→ Goals
• 1. In the immigration appeal decision, on what date did the third appellant claim to have entered the UK unlawfully?
• 2. Extend the immigration appeal decision, picking up after its final sentence.

→ Selected passage
((
The decision


Case No: UI-2022-006308
Case No: UI-2022-006309
Case No: UI-2022-006310
Case No: UI-2022-006311

First-tier Tribunal Nos: HU/55548/2022
LH/00835/2022 & Others


Decision & Reasons Issued:
On the 01 May 2023




Prabjot Kaur (1)
Jaskirat Kaur (2)
Harvinder Singh (3)
Jaspal Kaur (4)

The Secretary of State for the Home Department

For the Appellant: Mr R Sharma, instructed by Connaught Law Solicitors
For the Respondent: Ms A Everett, Senior Home Office Presenting Officer

Heard at Field House on 24 April 2023

1. The appellants appeal against the decision of a Judge of the First-tier Tribunal, Judge Hobson (the ‘FtT’) who in a decision promulgated on 12th December 2022, dismissed the appellants’ appeals against the refusal of their leave to remain in the UK on the basis of their rights to respect for their family and private lives. At the core of the appellants’ appeals and the FtT’s decision was the period of the third appellant’s unlawful residence in the UK. The fourth appellant, his wife, and two (now adult) children, the first and second appellants, all Indian nationals, had entered on visit visas in 2014 and overstayed, while the third appellant had claimed to have entered the UK unlawfully on 3rd May 2003. The FtT had considered whether there were very significant obstacles to the appellants’ integration in their country of origin, India. The FtT did not accept this, based partly on their family members still in India and the third appellant’s ability to work, as he had done previously. They also had family and friends in the UK. The FtT carried out a ‘balance sheet’ proportionality exercise, by reference to section 117B of the Nationality, Immigration and Asylum act 2002. He rejected the appeals. In so doing, he rejected the third appellant’s claim to have entered the UK when he did, concluding that it was “some time in the 2000s” (paragraph 12a).
The appellants’ appeals and the grant of permission
2. In their grounds, first, the appellants say that the date of the third appellant’s entry to the UK had never been contested. Second, and as a consequence, the FtT had erred in not applying sufficient weight to the third appellant’s continuous residence, which was nearly 20 years. Third, despite the provisions of section 117B of the 2002 Act, there remained a limited degree of flexibility (see Rhuppiah v SSHD 2018 UKSC 58). Fourth, it was incumbent on the FtT to explain what weight he had applied to particular factors in the ‘balance sheet’ approach (see TZ (Pakistan) v SSHD [2018] EWCA Civ 1109).
3. FtT Judge Aldridge granted permission on 17th January 2023. The grant of permission was not limited in its scope.
The hearing before me
4. While Ms Everett made no formal concession and whilst neither representative had a copy of the refusal decision in respect of the third appellant, Ms Everett confirmed that the minute of the hearing prepared by the Presenting Officer who had appeared before the FtT indicated that the issue of the third appellant having nearly 20 years’ continuous residence in the UK had been noted and it did not appear that the respondent had ever taken issue with that fact. A refusal letter for one of the other appellants had not disputed the claim. Ms Everett also accepted that as this was a ground of appeal on which permission had been granted and in the absence of a rule 24 reply, it was incumbent on the respondent to have adduced a relevant document, had it wished to resist the challenge that the third appellant’s continuous residence had never previously been contested. It may be that not having considered the issue before (as the period of continuous residence was nowhere near 20 years), the respondent contests the issue in future, but she could add nothing further. Mr Sharma accepted that this was, in reality, the sole ground of appeal pursued.
))
→ Items
((
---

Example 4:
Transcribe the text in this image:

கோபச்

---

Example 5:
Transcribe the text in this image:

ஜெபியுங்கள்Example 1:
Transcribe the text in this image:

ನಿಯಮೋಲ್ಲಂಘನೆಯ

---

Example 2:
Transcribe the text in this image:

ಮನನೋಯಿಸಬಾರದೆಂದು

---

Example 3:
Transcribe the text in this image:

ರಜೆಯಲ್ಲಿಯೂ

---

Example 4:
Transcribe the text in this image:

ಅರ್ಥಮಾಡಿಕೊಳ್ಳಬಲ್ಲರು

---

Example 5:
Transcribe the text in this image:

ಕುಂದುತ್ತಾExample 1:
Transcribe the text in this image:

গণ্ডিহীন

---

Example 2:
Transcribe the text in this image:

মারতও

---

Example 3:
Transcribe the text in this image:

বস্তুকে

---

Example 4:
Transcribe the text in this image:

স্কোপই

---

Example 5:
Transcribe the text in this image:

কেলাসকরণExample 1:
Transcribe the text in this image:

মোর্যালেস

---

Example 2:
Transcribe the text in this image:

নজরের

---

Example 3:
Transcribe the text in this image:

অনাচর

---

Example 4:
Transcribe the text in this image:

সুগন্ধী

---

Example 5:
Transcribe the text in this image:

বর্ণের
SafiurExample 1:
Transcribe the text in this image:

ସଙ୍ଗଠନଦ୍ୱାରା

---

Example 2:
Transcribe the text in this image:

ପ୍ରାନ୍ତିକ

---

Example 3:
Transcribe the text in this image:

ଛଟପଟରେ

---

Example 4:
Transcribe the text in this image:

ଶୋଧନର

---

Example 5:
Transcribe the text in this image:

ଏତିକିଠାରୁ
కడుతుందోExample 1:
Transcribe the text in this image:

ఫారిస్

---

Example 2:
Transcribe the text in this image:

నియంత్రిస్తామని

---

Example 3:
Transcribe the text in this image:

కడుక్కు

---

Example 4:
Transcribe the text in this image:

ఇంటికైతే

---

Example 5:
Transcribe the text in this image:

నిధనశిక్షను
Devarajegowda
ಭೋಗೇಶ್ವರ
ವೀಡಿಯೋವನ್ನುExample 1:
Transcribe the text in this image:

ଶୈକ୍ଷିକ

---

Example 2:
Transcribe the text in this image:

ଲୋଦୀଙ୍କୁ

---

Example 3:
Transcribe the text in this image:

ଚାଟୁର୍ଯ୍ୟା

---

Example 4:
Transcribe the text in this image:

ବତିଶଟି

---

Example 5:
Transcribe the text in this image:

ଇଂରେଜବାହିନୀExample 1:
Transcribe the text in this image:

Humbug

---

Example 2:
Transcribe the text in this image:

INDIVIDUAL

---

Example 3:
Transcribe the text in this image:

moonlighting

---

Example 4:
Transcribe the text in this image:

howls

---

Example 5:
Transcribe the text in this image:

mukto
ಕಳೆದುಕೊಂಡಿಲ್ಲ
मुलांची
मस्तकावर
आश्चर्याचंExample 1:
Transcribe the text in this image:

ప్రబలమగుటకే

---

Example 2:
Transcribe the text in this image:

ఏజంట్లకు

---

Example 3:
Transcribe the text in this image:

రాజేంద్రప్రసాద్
))
→ Results for each task
• 1. He claimed to have entered the UK unlawfully on 3rd May 2003.

• 2.
5. I am conscious that I should not substitute my view of what I would have decided and I am also conscious of the danger of focusing on isolated factors or evidence. Nevertheless where, as here, the FtT’s analysis was necessarily nuanced, as part of a ‘balance sheet’ assessment, I am satisfied that the FtT erred in law in the making of his decision, proceeding on the basis of findings about the third appellant’s continuous residence in the UK, where the appellants had not appreciated that the issue was disputed, nor had they adduced evidence on the point. While even if third appellant’s claim is accepted, this would still not mean that he meets the long residence requirements of Immigration Rules, it affects any analysis of the weight attached to be appellants’ Article 8 rights. Accordingly, I set aside the FtT’s decision without preserved findings.

Disposal of the appeal
6. I explored with the representatives whether it was appropriate to retain remaking in the Upper Tribunal or to remit matters to the First-tier tribunal. They urged me to remit remaking to the appeal to the First-tier Tribunal, not least because if, as was now apparent, the respondent took issue with the period of the third appellant’s continuous residence, the appellants wished to adduce new evidence, not previously before the FtT, on that issue. I agreed that it was appropriate, by reference to paragraph 7.2 of the Senior President’s Practice Statement, to remit remaking to the First-tier Tribunal, to a judge other than Judge Hobson.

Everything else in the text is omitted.